(Plain-text document sources)
•••

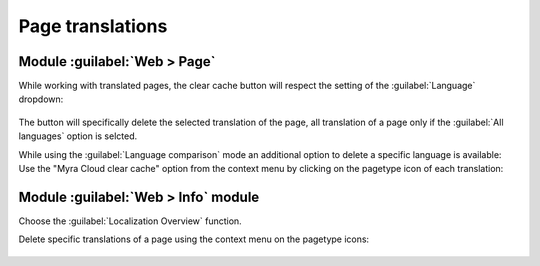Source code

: ===========
Page translations
===========

Module :guilabel:`Web > Page`
#################


While working with translated pages, the clear cache button will respect the setting of the :guilabel:`Language` dropdown:

..  figure:: /img/language_menu.png
    :width: 188 px
    :alt: Screenshot of the open Language dropdown menu in the Page module

The button will specifically delete the selected translation of the page, all translation of a page only if the :guilabel:`All languages` option is selcted.

While using the :guilabel:`Language comparison` mode an additional option to delete a specific language is available:
Use the "Myra Cloud clear cache" option from the context menu by clicking on the pagetype icon of each translation:

..  figure:: /img/language_comparison.png
    :width: 338 px
    :alt: Screenshot of the language specific context menu on the pagetype icon in the Page module



Module :guilabel:`Web > Info` module
#################

Choose the :guilabel:`Localization Overview` function.

Delete specific translations of a page using the context menu on the pagetype icons:

..  figure:: /img/language_overview.png
    :width: 696 px
    :alt: Screenshot of the Localization Overview in the Info module
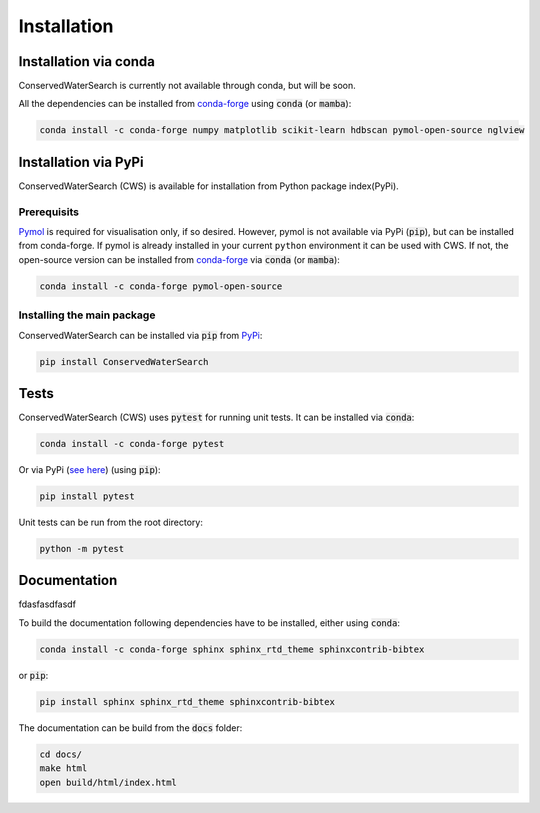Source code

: ============
Installation
============

Installation via conda 
======================

ConservedWaterSearch is currently not available through conda, but will be soon.

All the dependencies can be installed from `conda-forge <https://conda-forge.org/>`_ using :code:`conda` (or :code:`mamba`):

.. code:: bash

   conda install -c conda-forge numpy matplotlib scikit-learn hdbscan pymol-open-source nglview

Installation via PyPi
=====================

ConservedWaterSearch (CWS) is available for installation from Python package index(PyPi).

Prerequisits
------------

`Pymol <https://pymol.org/2/>`_ is required for visualisation only, if so desired. However, pymol is not available via PyPi (:code:`pip`), but can be installed from conda-forge. If pymol is already installed in your current ``python`` environment it can be used with CWS. If not, the open-source version can be installed from `conda-forge <https://conda-forge.org/>`_ via :code:`conda` (or :code:`mamba`):

.. code:: bash

   conda install -c conda-forge pymol-open-source

Installing the main package
---------------------------

ConservedWaterSearch can be installed via :code:`pip` from `PyPi <https://pypi.org/project/ConservedWaterSearch>`_:

.. code:: bash

   pip install ConservedWaterSearch


Tests
=====

ConservedWaterSearch (CWS) uses :code:`pytest` for running unit tests. It can be installed via :code:`conda`:

.. code:: bash

   conda install -c conda-forge pytest

Or via PyPi (`see here <https://pypi.org/project/pytest>`_) (using :code:`pip`):

.. code:: bash

   pip install pytest

Unit tests can be run from the root directory:

.. code:: bash

   python -m pytest

Documentation
=============


fdasfasdfasdf

To build the documentation following dependencies have to be installed, either using :code:`conda`:

.. code:: bash

   conda install -c conda-forge sphinx sphinx_rtd_theme sphinxcontrib-bibtex

or :code:`pip`:

.. code:: bash

   pip install sphinx sphinx_rtd_theme sphinxcontrib-bibtex

The documentation can be build from the :code:`docs` folder:

.. code:: bash

   cd docs/
   make html
   open build/html/index.html
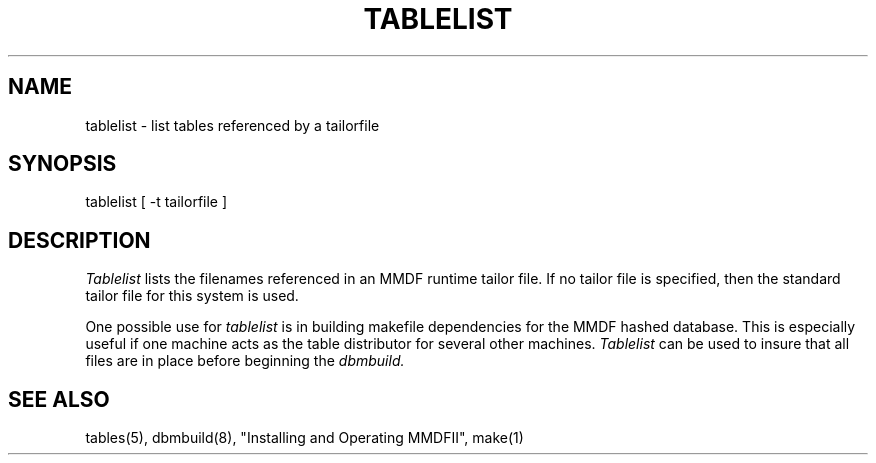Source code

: .TH TABLELIST 8 "14 March 1988"
.SH NAME
tablelist \- list tables referenced by a tailorfile
.SH SYNOPSIS
tablelist [ \-t tailorfile ]
.SH DESCRIPTION
.I Tablelist
lists the filenames referenced in an MMDF runtime tailor file.  If no
tailor file is specified, then the standard tailor file for this system is used.
.PP
One possible use for
.I tablelist
is in building makefile dependencies for the MMDF hashed database.
This is especially useful if one machine acts as the table distributor for
several other machines. 
.I Tablelist
can be used to insure that all files are in place before beginning the 
.I dbmbuild.
.SH "SEE ALSO"
tables(5), dbmbuild(8), "Installing and Operating MMDFII", make(1)
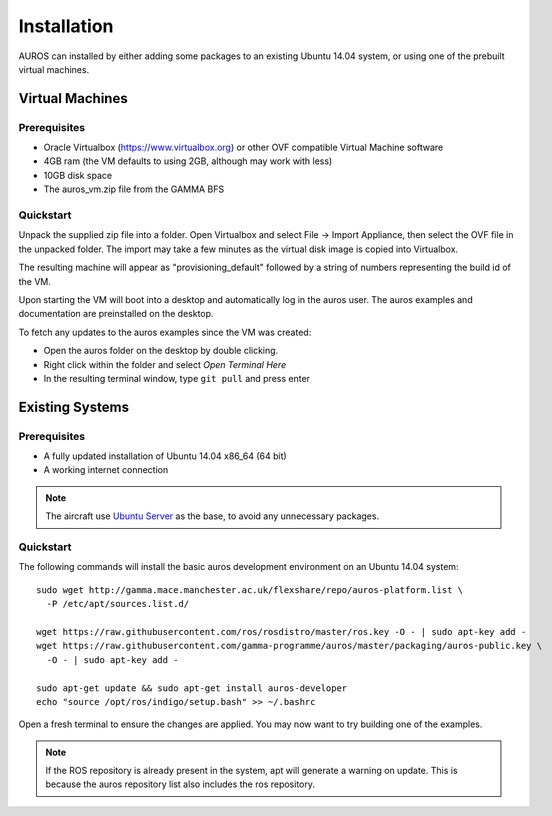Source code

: Installation
============
AUROS can installed by either adding some packages to an existing Ubuntu 14.04 system, or using one of the prebuilt virtual machines.

Virtual Machines
----------------

Prerequisites
^^^^^^^^^^^^^
* Oracle Virtualbox (https://www.virtualbox.org) or other OVF compatible Virtual Machine software
* 4GB ram (the VM defaults to using 2GB, although may work with less)
* 10GB disk space
* The auros_vm.zip file from the GAMMA BFS

Quickstart
^^^^^^^^^^
Unpack the supplied zip file into a folder.
Open Virtualbox and select File -> Import Appliance, then select the OVF file in the unpacked folder.
The import may take a few minutes as the virtual disk image is copied into Virtualbox.

The resulting machine will appear as "provisioning_default" followed by a string of numbers representing the build id of the VM.

Upon starting the VM will boot into a desktop and automatically log in the auros user. The auros examples and documentation are preinstalled on the desktop.

To fetch any updates to the auros examples since the VM was created:

- Open the auros folder on the desktop by double clicking.
- Right click within the folder and select *Open Terminal Here*
- In the resulting terminal window, type ``git pull`` and press enter

Existing Systems
----------------

Prerequisites
^^^^^^^^^^^^^
* A fully updated installation of Ubuntu 14.04 x86_64 (64 bit)
* A working internet connection

.. note:: 

  The aircraft use `Ubuntu Server <http://www.ubuntu.com/download/server>`_
  as the base, to avoid any unnecessary packages.

Quickstart
^^^^^^^^^^

The following commands will install the basic auros development environment on an Ubuntu 14.04 system::

  sudo wget http://gamma.mace.manchester.ac.uk/flexshare/repo/auros-platform.list \
    -P /etc/apt/sources.list.d/
  
  wget https://raw.githubusercontent.com/ros/rosdistro/master/ros.key -O - | sudo apt-key add -
  wget https://raw.githubusercontent.com/gamma-programme/auros/master/packaging/auros-public.key \
    -O - | sudo apt-key add -
    
  sudo apt-get update && sudo apt-get install auros-developer
  echo "source /opt/ros/indigo/setup.bash" >> ~/.bashrc
  
Open a fresh terminal to ensure the changes are applied. You may now want to try building one of the examples.
  
.. note:: 
  If the ROS repository is already present in the system, apt will generate a warning on update.
  This is because the auros repository list also includes the ros repository.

•••

_WHAT YOU ARE ASKED TO DO_
Without the pictures, give back the entries exactly.

_OUTPUT OF THE TASK_
Source code

: ===========
Page translations
===========

Module :guilabel:`Web > Page`
#################


While working with translated pages, the clear cache button will respect the setting of the :guilabel:`Language` dropdown:

..  figure:: /img/language_menu.png
    :width: 188 px
    :alt: Screenshot of the open Language dropdown menu in the Page module

The button will specifically delete the selected translation of the page, all translation of a page only if the :guilabel:`All languages` option is selcted.

While using the :guilabel:`Language comparison` mode an additional option to delete a specific language is available:
Use the "Myra Cloud clear cache" option from the context menu by clicking on the pagetype icon of each translation:

..  figure:: /img/language_comparison.png
    :width: 338 px
    :alt: Screenshot of the language specific context menu on the pagetype icon in the Page module



Module :guilabel:`Web > Info` module
#################

Choose the :guilabel:`Localization Overview` function.

Delete specific translations of a page using the context menu on the pagetype icons:

..  figure:: /img/language_overview.png
    :width: 696 px
    :alt: Screenshot of the Localization Overview in the Info module
Source code

: ============
Installation
============

Installation via conda 
======================

ConservedWaterSearch is currently not available through conda, but will be soon.

All the dependencies can be installed from `conda-forge <https://conda-forge.org/>`_ using :code:`conda` (or :code:`mamba`):

.. code:: bash

   conda install -c conda-forge numpy matplotlib scikit-learn hdbscan pymol-open-source nglview

Installation via PyPi
=====================

ConservedWaterSearch (CWS) is available for installation from Python package index(PyPi).

Prerequisits
------------

`Pymol <https://pymol.org/2/>`_ is required for visualisation only, if so desired. However, pymol is not available via PyPi (:code:`pip`), but can be installed from conda-forge. If pymol is already installed in your current ``python`` environment it can be used with CWS. If not, the open-source version can be installed from `conda-forge <https://conda-forge.org/>`_ via :code:`conda` (or :code:`mamba`):

.. code:: bash

   conda install -c conda-forge pymol-open-source

Installing the main package
---------------------------

ConservedWaterSearch can be installed via :code:`pip` from `PyPi <https://pypi.org/project/ConservedWaterSearch>`_:

.. code:: bash

   pip install ConservedWaterSearch


Tests
=====

ConservedWaterSearch (CWS) uses :code:`pytest` for running unit tests. It can be installed via :code:`conda`:

.. code:: bash

   conda install -c conda-forge pytest

Or via PyPi (`see here <https://pypi.org/project/pytest>`_) (using :code:`pip`):

.. code:: bash

   pip install pytest

Unit tests can be run from the root directory:

.. code:: bash

   python -m pytest

Documentation
=============


fdasfasdfasdf

To build the documentation following dependencies have to be installed, either using :code:`conda`:

.. code:: bash

   conda install -c conda-forge sphinx sphinx_rtd_theme sphinxcontrib-bibtex

or :code:`pip`:

.. code:: bash

   pip install sphinx sphinx_rtd_theme sphinxcontrib-bibtex

The documentation can be build from the :code:`docs` folder:

.. code:: bash

   cd docs/
   make html
   open build/html/index.html
Source code

: .TH TABLELIST 8 "14 March 1988"
.SH NAME
tablelist \- list tables referenced by a tailorfile
.SH SYNOPSIS
tablelist [ \-t tailorfile ]
.SH DESCRIPTION
.I Tablelist
lists the filenames referenced in an MMDF runtime tailor file.  If no
tailor file is specified, then the standard tailor file for this system is used.
.PP
One possible use for
.I tablelist
is in building makefile dependencies for the MMDF hashed database.
This is especially useful if one machine acts as the table distributor for
several other machines. 
.I Tablelist
can be used to insure that all files are in place before beginning the 
.I dbmbuild.
.SH "SEE ALSO"
tables(5), dbmbuild(8), "Installing and Operating MMDFII", make(1)
Source code

: Installation
============
AUROS can installed by either adding some packages to an existing Ubuntu 14.04 system, or using one of the prebuilt virtual machines.

Virtual Machines
----------------

Prerequisites
^^^^^^^^^^^^^
* Oracle Virtualbox (https://www.virtualbox.org) or other OVF compatible Virtual Machine software
* 4GB ram (the VM defaults to using 2GB, although may work with less)
* 10GB disk space
* The auros_vm.zip file from the GAMMA BFS

Quickstart
^^^^^^^^^^
Unpack the supplied zip file into a folder.
Open Virtualbox and select File -> Import Appliance, then select the OVF file in the unpacked folder.
The import may take a few minutes as the virtual disk image is copied into Virtualbox.

The resulting machine will appear as "provisioning_default" followed by a string of numbers representing the build id of the VM.

Upon starting the VM will boot into a desktop and automatically log in the auros user. The auros examples and documentation are preinstalled on the desktop.

To fetch any updates to the auros examples since the VM was created:

- Open the auros folder on the desktop by double clicking.
- Right click within the folder and select *Open Terminal Here*
- In the resulting terminal window, type ``git pull`` and press enter

Existing Systems
----------------

Prerequisites
^^^^^^^^^^^^^
* A fully updated installation of Ubuntu 14.04 x86_64 (64 bit)
* A working internet connection

.. note:: 

  The aircraft use `Ubuntu Server <http://www.ubuntu.com/download/server>`_
  as the base, to avoid any unnecessary packages.

Quickstart
^^^^^^^^^^

The following commands will install the basic auros development environment on an Ubuntu 14.04 system::

  sudo wget http://gamma.mace.manchester.ac.uk/flexshare/repo/auros-platform.list \
    -P /etc/apt/sources.list.d/
  
  wget https://raw.githubusercontent.com/ros/rosdistro/master/ros.key -O - | sudo apt-key add -
  wget https://raw.githubusercontent.com/gamma-programme/auros/master/packaging/auros-public.key \
    -O - | sudo apt-key add -
    
  sudo apt-get update && sudo apt-get install auros-developer
  echo "source /opt/ros/indigo/setup.bash" >> ~/.bashrc
  
Open a fresh terminal to ensure the changes are applied. You may now want to try building one of the examples.
  
.. note:: 
  If the ROS repository is already present in the system, apt will generate a warning on update.
  This is because the auros repository list also includes the ros repository.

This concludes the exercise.